Now, if you'll excuse me, I'm gonna watch some puppies wrestling each other. One of 'em just pooped and missed the puppy pad. Sign this petition and perhaps Veronica White's new job will consist of cleaning up after these sorts of critters, instead.


5 comments:

Cold Spaghetti said...

At what point did caring for others, particularly those in our families, become so completely devalued? As if raising a child or caring for an adult is a task beneath them, one that only a lesser skilled, lesser educated, person undertakes. And let's not forget that women CHOOSE these roles, oh yes, nothing about caring for others is assumed in a woman's life.

(Take, for example, the holier-than-thou insults to so-called 'Mommy-bloggers,' a term which means, you chose to be a Mom, so shut up, get in the kitchen, and live with it -- most certainly don't write about it, or anything else for that matter.)

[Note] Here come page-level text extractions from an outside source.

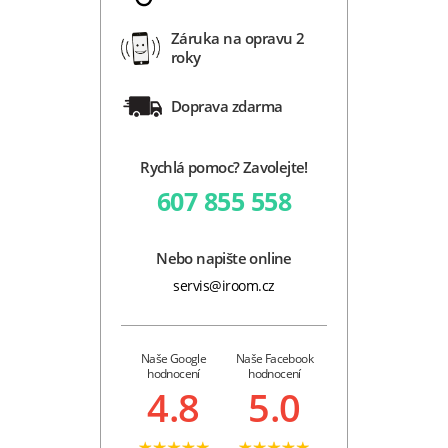
Záruka na opravu 2
roky
Doprava zdarma
Rychlá pomoc? Zavolejte!
607 855 558
Nebo napište online
servis@iroom.cz
Naše Google
Naše Facebook
hodnocení
hodnocení
4.8
5.0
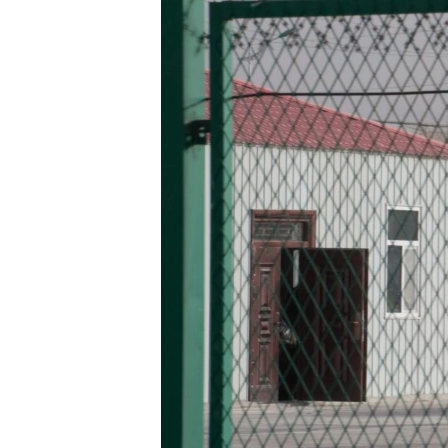
ENVIRONMENT AND HEALTH
IDEALS AND INSTITUTIONS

Which is, of course, what the insults to this woman were about.

Leigh C. said...

I can't say that I'm immune to the attitudes that have devalued basic day-to-day caregiving for others. Something in American culture has changed the way we look at extended families - perhaps the primacy of individual gain above all else. And this woman's complaints - and the commenters' kvetches as well - have those changes written all over them.

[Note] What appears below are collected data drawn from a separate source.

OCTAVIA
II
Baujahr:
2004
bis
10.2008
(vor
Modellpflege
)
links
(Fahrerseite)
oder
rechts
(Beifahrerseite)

This generation of women we are a part of was raised to have these individual aspirations, that we could have it all without too much of that responsibility, that, somehow, if the care of others such as children and parents, entered the picture, we could manage it without too much strain, because we could take it, by God! Plus, wasn't all of this supposed to be equally shared by family members of both genders? (yeah, riiiight)

Well, it's tough, tougher than we thought. And we STILL can't complain about it because the responsibility thing is perceived as a "choice" rather than a necessity. You are correct there, Holly.

Ugh.

Cold Spaghetti said...

I'm with you on not being immune. But it's taken me years to recognize how destructive and anti-woman those feelings were... I think part of equality is recognizing the inherent differences in women and structuring our workplaces and home lives in ways that accommodate families, not just single individuals. Equality is not "acting like a man" -- it is accepting what makes us difference and creating a world that embraces those differences.

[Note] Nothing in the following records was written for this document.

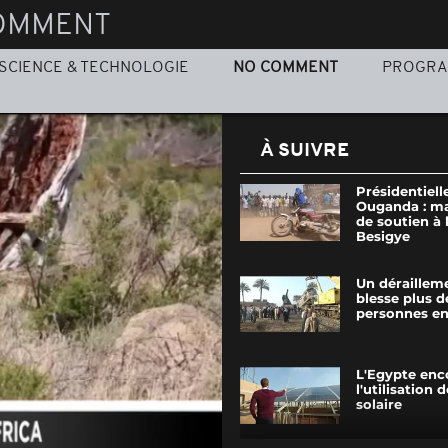
OMMENT
SCIENCE & TECHNOLOGIE
NO COMMENT
PROGR
À SUIVRE
Présidentiell
Ouganda : ma
de soutien à 
Besigye
Un dérailleme
blesse plus d
personnes e
L'Egypte enc
l'utilisation 
solaire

Are we on a soapbox yet? :-)

Leigh C. said...

I think we are on some sort of soapbox every day, myself...

;-)

Anonymous said...

"no matter how many times my son's teacher says having another child might help put the one I have now in his 'place' somehow"

Damn. The idea that a child needs to be "put in his place" is alarming coming from a teacher. What kind of view of children and childhood informs that kind of dreck? Ew.

As the mother on a singleton, I have heard my share of a-sibling-will-be-good-for-her/teach-her-to-share/prevent-spoilage. Fuck that shit. Of all the reasons to have another child, to keep the first in line and/or provide a playmate have to be in the category of The Worst EVER.

We can't stop others from devaluing us as mothers/teachers but we can stop devaluing ourselves. And each other. Competition can be fatal when what you really need is cooperation and community.